Au sujet des concessions hydrauliques, il faut éviter la politique de l'autruche et répondre aux exigences de l'Union européenne. Le système proposé présente cependant des faiblesses. Certes, il sécurise l'emploi et le statut des salariés des ouvrages. Mais le sort des services généraux resterait incertain, car ils ne seraient pas intégrés aux sociétés d'économie mixte (SEM), mais ne pourraient travailler pour l'opérateur historique. Enfin, le système intégré de l'hydroélectricité serait affaibli, puisque la production et le réseau seraient nettement séparés. Mieux vaut ouvrir une large concertation et surseoir à ce qui est envisagé.

Au-delà des chiffres invoqués comme des totems, la CFDT défend une réduction de la part d'électricité provenant du nucléaire, mais elle la chiffre à 60 % en 2030. Bien sûr, certaines centrales devront fermer, mais il convient de réfléchir à la manière de s'y préparer. En l'état, le dialogue social ne permet pas de répondre aux questions posées. La transition professionnelle doit être envisagée. Les personnels non statutaires, sous-traitants et prestataires, sont les plus menacés. Les offres de mobilité peuvent apporter des solutions aux personnels statutaires, mais elles peuvent aussi entraîner des problèmes humains et familiaux.

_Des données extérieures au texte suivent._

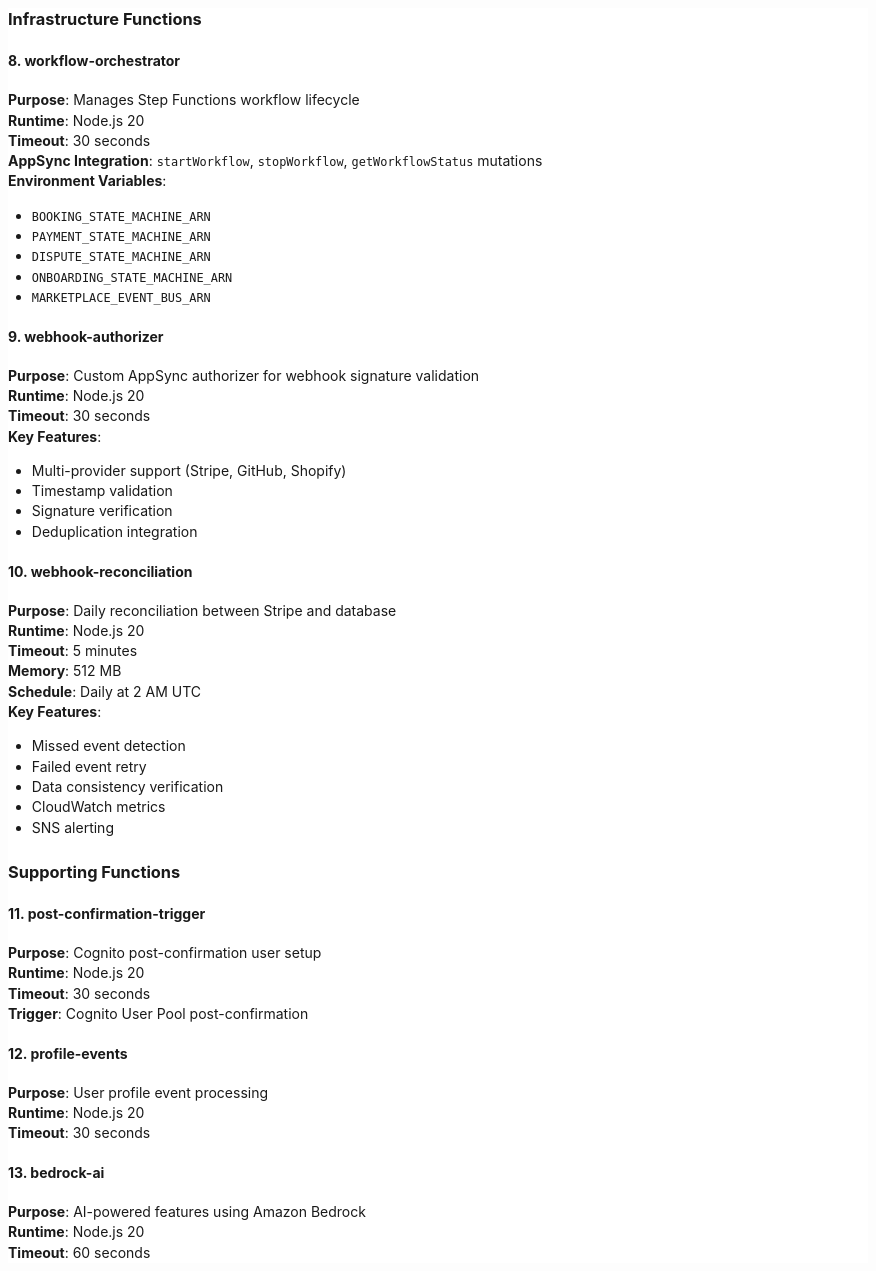 ### Infrastructure Functions

#### 8. workflow-orchestrator
**Purpose**: Manages Step Functions workflow lifecycle  
**Runtime**: Node.js 20  
**Timeout**: 30 seconds  
**AppSync Integration**: `startWorkflow`, `stopWorkflow`, `getWorkflowStatus` mutations  
**Environment Variables**:
- `BOOKING_STATE_MACHINE_ARN`
- `PAYMENT_STATE_MACHINE_ARN`
- `DISPUTE_STATE_MACHINE_ARN`
- `ONBOARDING_STATE_MACHINE_ARN`
- `MARKETPLACE_EVENT_BUS_ARN`

#### 9. webhook-authorizer
**Purpose**: Custom AppSync authorizer for webhook signature validation  
**Runtime**: Node.js 20  
**Timeout**: 30 seconds  
**Key Features**:
- Multi-provider support (Stripe, GitHub, Shopify)
- Timestamp validation
- Signature verification
- Deduplication integration

#### 10. webhook-reconciliation
**Purpose**: Daily reconciliation between Stripe and database  
**Runtime**: Node.js 20  
**Timeout**: 5 minutes  
**Memory**: 512 MB  
**Schedule**: Daily at 2 AM UTC  
**Key Features**:
- Missed event detection
- Failed event retry
- Data consistency verification
- CloudWatch metrics
- SNS alerting

### Supporting Functions

#### 11. post-confirmation-trigger
**Purpose**: Cognito post-confirmation user setup  
**Runtime**: Node.js 20  
**Timeout**: 30 seconds  
**Trigger**: Cognito User Pool post-confirmation

#### 12. profile-events
**Purpose**: User profile event processing  
**Runtime**: Node.js 20  
**Timeout**: 30 seconds

#### 13. bedrock-ai
**Purpose**: AI-powered features using Amazon Bedrock  
**Runtime**: Node.js 20  
**Timeout**: 60 seconds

Parmi les points que le projet de loi ne fait qu'effleurer, je citerai l'information des populations. Il ne définit pas les conditions d'une prolongation au-delà de quarante ans de la durée de vie d'une centrale : doit-elle faire l'objet d'une simple information des populations ou d'une concertation enrichie ? Comme la convention d'Aarhus doit-elle s'appliquer en pareil cas ? Loin des préoccupations idéologiques, il faut mener un débat de qualité avec nos concitoyens, pour faire reculer les refus de principe au profit d'une approche plus pragmatique.

Au sujet de la gouvernance, nous approuvons particulièrement la définition d'une stratégie bas carbone avec des budgets carbone sectoriels, de même que la programmation pluriannuelle de l'énergie. Tout cela doit être mis en cohérence avec la déclinaison territoriale prévue dans les schémas régionaux climat, air, énergie (SRCAE). Le volet de l'emploi, des compétences et de la transition professionnelle fait cependant défaut à tous ces instruments de planification. Nous ferons dès demain des propositions écrites à ce sujet.

D'autre part, si le secteur des transports se voit allouer un budget carbone en baisse, comment cette évolution sera-t-elle accompagnée sur le plan social ? La grande distribution est ciblée, alors que d'autres secteurs – auxquels chacun pense – ne le sont pas, tel celui des transports.